Have you ever heard of "If-then" rewards and punishments? Well if that's the case then good for you! Get it? That was a joke in case you were wondering.

"If then" is a motivational tool. The tool tells us that "if" you do something, "then" something will happen as a result. Such as, if you clean the dishes, then you can watch TV before bed. It's a very simple concept and it can certainly be used to motivate in some situations. However, the problem is that "if then" has somehow become the major motivating strategy in society.

"If then" establishes clear rewards or punishments for action or inaction. However, it also has a tendency to create less than desirable outcomes. How so you may ask? Well, if you only do things because you know you will be either rewarded or punished, what happens where there is no reward or punishment? Aren't you simply responding to external danger or pleasure rather than to your internal calling?

"If then" also has a tendency to promote harmful behavior. Behavior such as seeking only to achieve the objectives set out without worrying about how it will be achieved or how that may impact others (for example, you may need to cheat or lie to achieve the outcome), or taking action only based on being rewarded or punished with bigger and bigger items each time (which creates a loop of rewards or punishments that can't be sustained).

This is not what motivation is really all about. Motivation is something that should come from within you and drives you to action based on a desire to achieve something. If someone has to reward you or punish you in order for you to do something, you are not actually motivated. Instead, you're just responding to an external stimulus (i.e. you take action in response to the belief that something good or bad may happen as a result).

Behavioural scientists Harry Harlow and Edward Deci identified the true formula for motivation. They found that the motivation formula is = Autonomy + Mastery + Purpose.

Harlow and Deci found that if you want to be high performer you need to be in an environment that promotes all three elements (or be striving to achieve it). The desire to be in charge and decide what you do and how you do it (autonomy), the desire to constantly improve our skills, abilities and knowledge (mastery), and the desire to act towards a project bigger than our own basic needs (purpose) are what gives us the feeling of true motivation. This is the environment where real motivation occurs.

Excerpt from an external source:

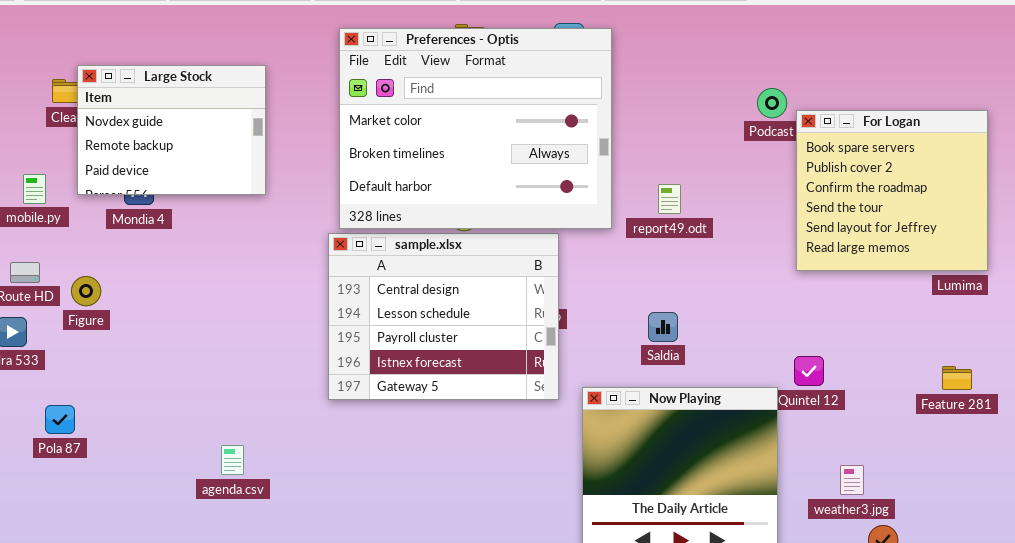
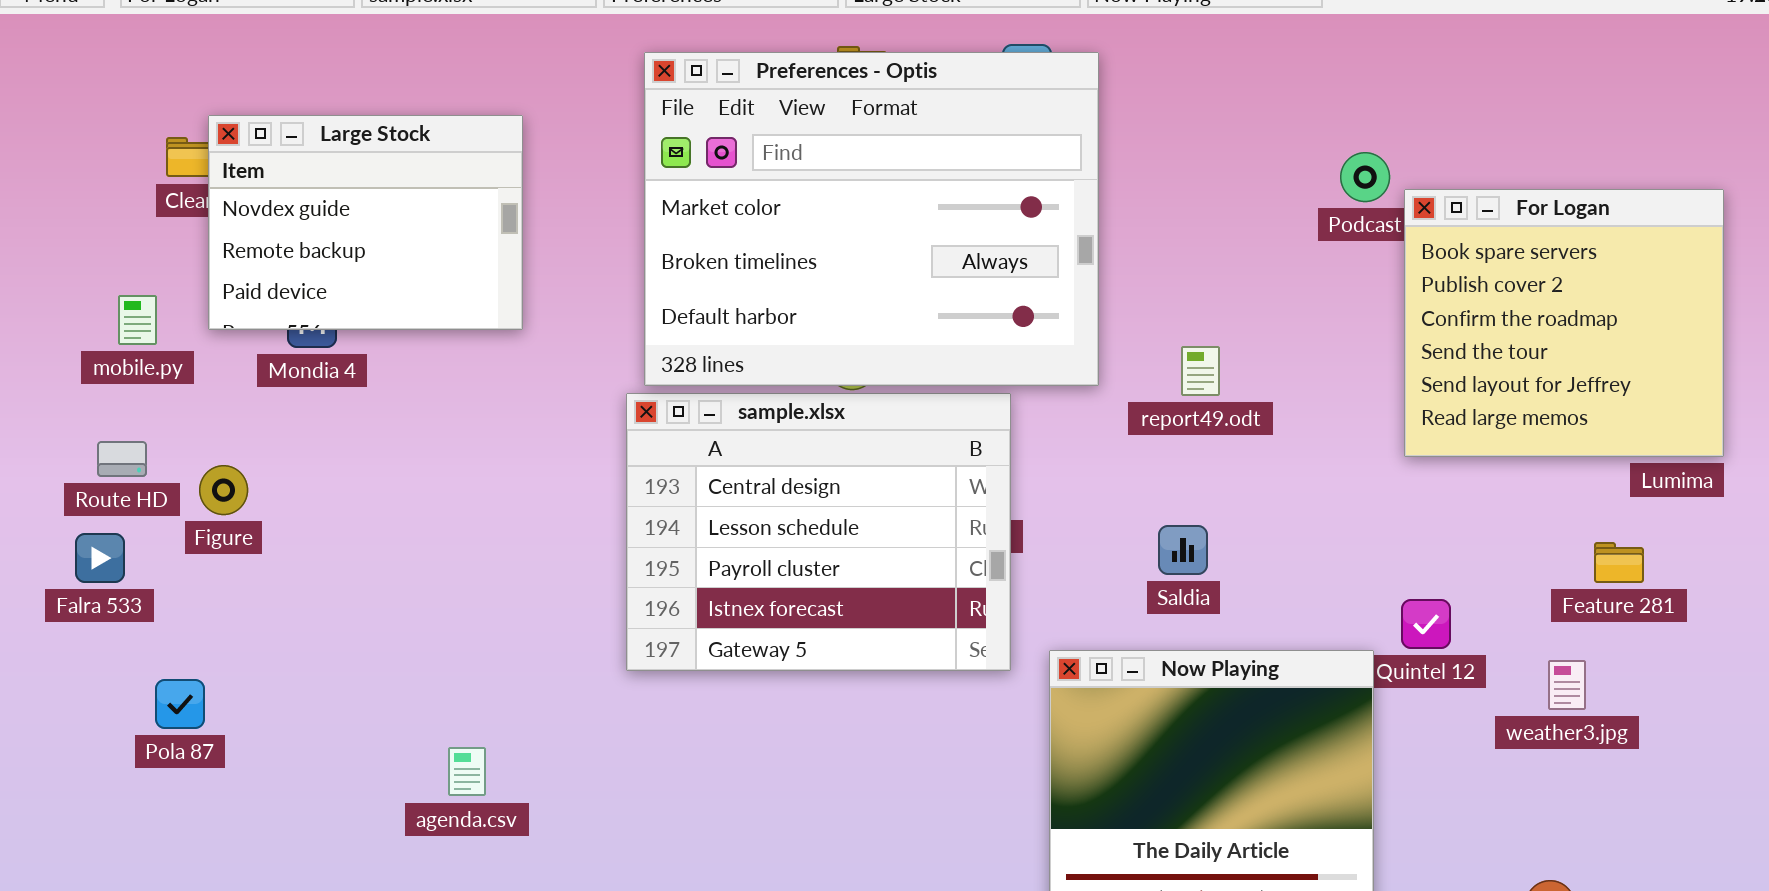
report49.odt: [658,184,681,214] -> [1181,346,1220,396], moved
Feature 281: [942,366,972,390] -> [1594,542,1644,583], moved
weather3.jpg: [840,465,864,495] -> [1548,660,1586,710], moved

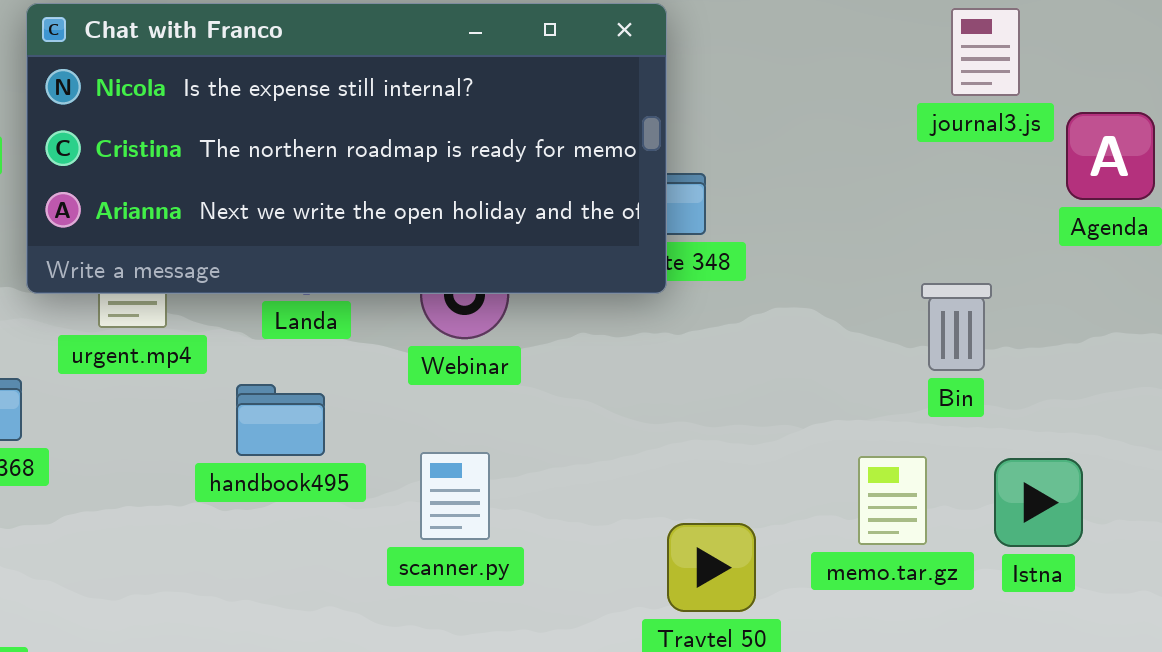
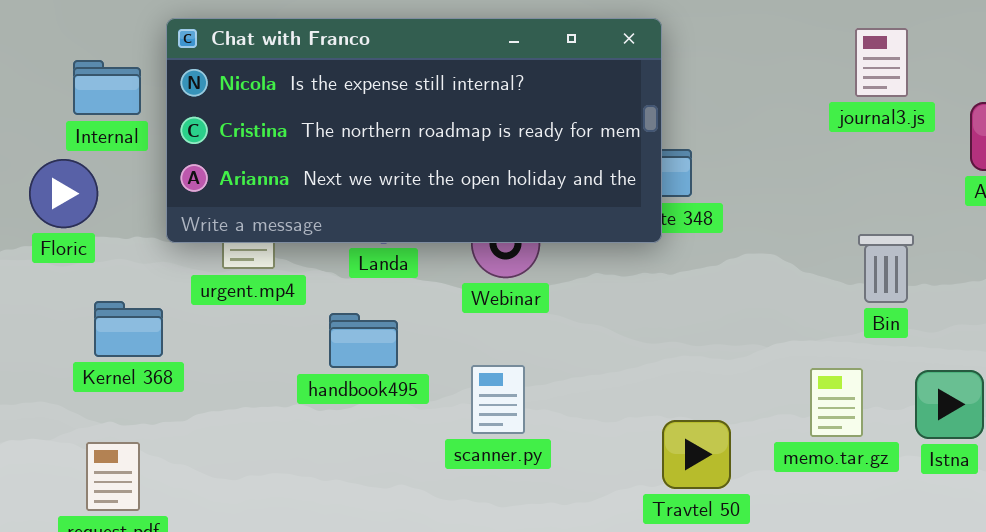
journal3.js: [951,8,1020,96] -> [855,28,908,97], moved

These three elements are extremely important to being a motivated person and are extremely important to understand as a student. In order to become far more motivated from within, you must take control of how you spend your time, take control of how you study, take control of who you study with, discover and understand why what you are doing is meaningful to you and something you want to master (e.g. good grades, please parents, self-satisfaction, to show everyone you're awesome etc) and to actually spend time doing something that creates a positive impact in the world (you don't have to always be doing school work you know). Do that and you will have found your motivation.